Dans un communiqué diffusé dimanche sur les médias d'État iraniens, le président Pezeshkian n'a pas mâché ses mots. « Le Guide suprême Ali Khamenei a été assassiné par les mains des criminels les plus vils du monde », a-t-il déclaré. « La République islamique d'Iran considère les représailles et la vengeance contre les auteurs et commanditaires de ce crime historique comme son devoir et son droit légitime. »

L'ayatollah Ali Khamenei a été tué dans la nuit du 28 février lors d'une opération militaire conjointe menée par Israël et les États-Unis contre l'Iran. La télévision d'État iranienne a confirmé son décès tôt dimanche matin, après que le président américain Donald Trump eut annoncé l'assassinat du clerc chiite qui dirigeait le pays d'une main de fer depuis 1989.

Un triumvirat pour assurer la transition

Conformément à la Constitution iranienne, un conseil de direction provisoire a été mis en place pour assurer la continuité du pouvoir. Ce triumvirat est composé du président Massoud Pezeshkian, du chef du pouvoir judiciaire Gholam-Hossein Mohseni-Ejeï, et de l'ayatollah Alireza Arafi, membre du Conseil des gardiens de la Constitution.
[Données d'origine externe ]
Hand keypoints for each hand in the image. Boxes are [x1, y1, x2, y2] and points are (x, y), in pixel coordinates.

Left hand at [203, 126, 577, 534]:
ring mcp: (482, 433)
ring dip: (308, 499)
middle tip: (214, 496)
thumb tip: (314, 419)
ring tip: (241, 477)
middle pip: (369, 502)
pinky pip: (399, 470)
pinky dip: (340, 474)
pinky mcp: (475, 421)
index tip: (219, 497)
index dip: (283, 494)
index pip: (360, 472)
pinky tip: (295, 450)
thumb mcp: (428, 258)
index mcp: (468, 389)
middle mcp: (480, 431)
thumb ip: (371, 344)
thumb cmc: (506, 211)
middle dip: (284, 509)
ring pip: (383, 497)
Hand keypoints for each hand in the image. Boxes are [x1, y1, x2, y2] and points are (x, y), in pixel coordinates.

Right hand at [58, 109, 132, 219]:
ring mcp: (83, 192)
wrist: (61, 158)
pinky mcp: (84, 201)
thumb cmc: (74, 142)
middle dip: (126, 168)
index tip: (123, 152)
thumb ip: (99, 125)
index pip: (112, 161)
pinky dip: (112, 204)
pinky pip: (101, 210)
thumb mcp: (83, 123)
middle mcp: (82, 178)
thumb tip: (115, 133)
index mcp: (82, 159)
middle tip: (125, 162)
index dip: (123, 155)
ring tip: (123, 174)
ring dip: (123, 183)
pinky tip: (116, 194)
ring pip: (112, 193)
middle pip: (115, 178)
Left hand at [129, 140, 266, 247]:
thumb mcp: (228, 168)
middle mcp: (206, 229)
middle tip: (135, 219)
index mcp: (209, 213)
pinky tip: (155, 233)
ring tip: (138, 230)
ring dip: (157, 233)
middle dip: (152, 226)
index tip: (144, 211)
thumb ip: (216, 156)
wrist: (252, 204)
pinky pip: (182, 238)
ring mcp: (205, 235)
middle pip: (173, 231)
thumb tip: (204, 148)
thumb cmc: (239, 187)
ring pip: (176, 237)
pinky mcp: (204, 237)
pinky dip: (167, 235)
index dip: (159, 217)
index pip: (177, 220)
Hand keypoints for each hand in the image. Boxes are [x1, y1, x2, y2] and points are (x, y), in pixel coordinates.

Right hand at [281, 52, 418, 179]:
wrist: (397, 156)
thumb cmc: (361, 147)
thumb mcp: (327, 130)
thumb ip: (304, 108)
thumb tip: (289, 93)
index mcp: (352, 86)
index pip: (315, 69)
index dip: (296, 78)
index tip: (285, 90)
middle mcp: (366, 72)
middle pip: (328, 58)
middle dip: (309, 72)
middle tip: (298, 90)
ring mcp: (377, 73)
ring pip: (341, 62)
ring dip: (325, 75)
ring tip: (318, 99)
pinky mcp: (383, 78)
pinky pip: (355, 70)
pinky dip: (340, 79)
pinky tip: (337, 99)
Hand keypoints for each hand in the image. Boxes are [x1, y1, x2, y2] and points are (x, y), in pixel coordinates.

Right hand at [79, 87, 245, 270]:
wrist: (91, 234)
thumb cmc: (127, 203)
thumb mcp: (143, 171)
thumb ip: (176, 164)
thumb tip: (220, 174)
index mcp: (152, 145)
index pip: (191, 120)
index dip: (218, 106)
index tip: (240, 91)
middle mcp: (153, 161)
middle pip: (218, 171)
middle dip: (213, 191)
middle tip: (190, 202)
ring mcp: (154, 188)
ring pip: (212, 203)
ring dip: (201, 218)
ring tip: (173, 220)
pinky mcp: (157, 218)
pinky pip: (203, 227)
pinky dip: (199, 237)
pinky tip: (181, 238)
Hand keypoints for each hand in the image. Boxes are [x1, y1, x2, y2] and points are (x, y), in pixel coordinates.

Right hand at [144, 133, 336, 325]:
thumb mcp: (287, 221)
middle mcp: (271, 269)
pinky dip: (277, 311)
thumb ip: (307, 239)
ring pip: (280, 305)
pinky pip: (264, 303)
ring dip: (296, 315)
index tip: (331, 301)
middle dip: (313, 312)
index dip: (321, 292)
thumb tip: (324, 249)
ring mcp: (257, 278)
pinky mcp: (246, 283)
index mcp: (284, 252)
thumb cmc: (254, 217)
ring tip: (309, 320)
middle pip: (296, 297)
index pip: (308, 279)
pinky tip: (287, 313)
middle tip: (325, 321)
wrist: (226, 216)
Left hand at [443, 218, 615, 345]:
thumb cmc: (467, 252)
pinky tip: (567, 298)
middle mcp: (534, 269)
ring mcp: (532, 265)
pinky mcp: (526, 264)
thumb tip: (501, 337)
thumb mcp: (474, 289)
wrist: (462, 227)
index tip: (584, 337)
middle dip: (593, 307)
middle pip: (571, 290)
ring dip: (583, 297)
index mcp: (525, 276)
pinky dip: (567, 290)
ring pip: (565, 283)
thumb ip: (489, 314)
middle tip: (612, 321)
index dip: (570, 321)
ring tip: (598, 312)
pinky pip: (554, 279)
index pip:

L'Assemblée des experts, forte de 88 membres, sera chargée d'élire un nouveau Guide suprême.

Les frappes n'ont pas seulement emporté Khamenei. Plusieurs hauts responsables militaires iraniens ont également péri, dont le chef d'état-major des forces armées Abdolrahim Moussavi, le ministre de la Défense Mohammad Pakpour, et le chef des Gardiens de la Révolution Ali Shamkhani. Des membres de la famille du Guide suprême, incluant sa fille, son gendre et son petit-fils, figurent également parmi les victimes.

Les Gardiens de la Révolution ont promis une punition « sévère et décisive » pour les « meurtriers » de Khamenei. L'attaque massive lancée par Israël et les États-Unis représente l'un des coups les plus significatifs portés au régime iranien depuis la révolution islamique de 1979.

Des réactions contrastées au sein de la population

En Iran, les réactions populaires à la mort de Khamenei sont apparues profondément divisées. Alors que des milliers de personnes se sont rassemblées pour pleurer le Guide suprême, d'autres Iraniens ont célébré sa disparition dans les rues de Téhéran. Des cris de joie et des applaudissements ont résonné dans plusieurs quartiers de la capitale peu après 23 heures, tandis que des vidéos de célébrations similaires à Ispahan, Chiraz, Kermanshah et Sanandaj circulaient sur les réseaux sociaux.

Le gouvernement a décrété sept jours de congé public et 40 jours de deuil national, conformément à la tradition chiite réservée aux martyrs. Pezeshkian a rendu hommage à celui qu'il a qualifié de plus long dirigeant au pouvoir au Moyen-Orient, saluant ses 37 années à la tête de la République islamique.

Du côté occidental, les réactions sont tout aussi contrastées. La porte-parole du gouvernement français Maud Bregeon a déclaré qu'« on ne peut que se satisfaire » de la mort de Khamenei, tandis que Donald Trump a menacé l'Iran de représailles « sans précédent » en cas de riposte. La région retient son souffle, alors que l'Iran a déjà lancé des bombardements contre Israël et les pays du Golfe, promettant une réponse d'une ampleur inédite à cet acte qu'il considère comme une agression contre l'ensemble du monde musulman.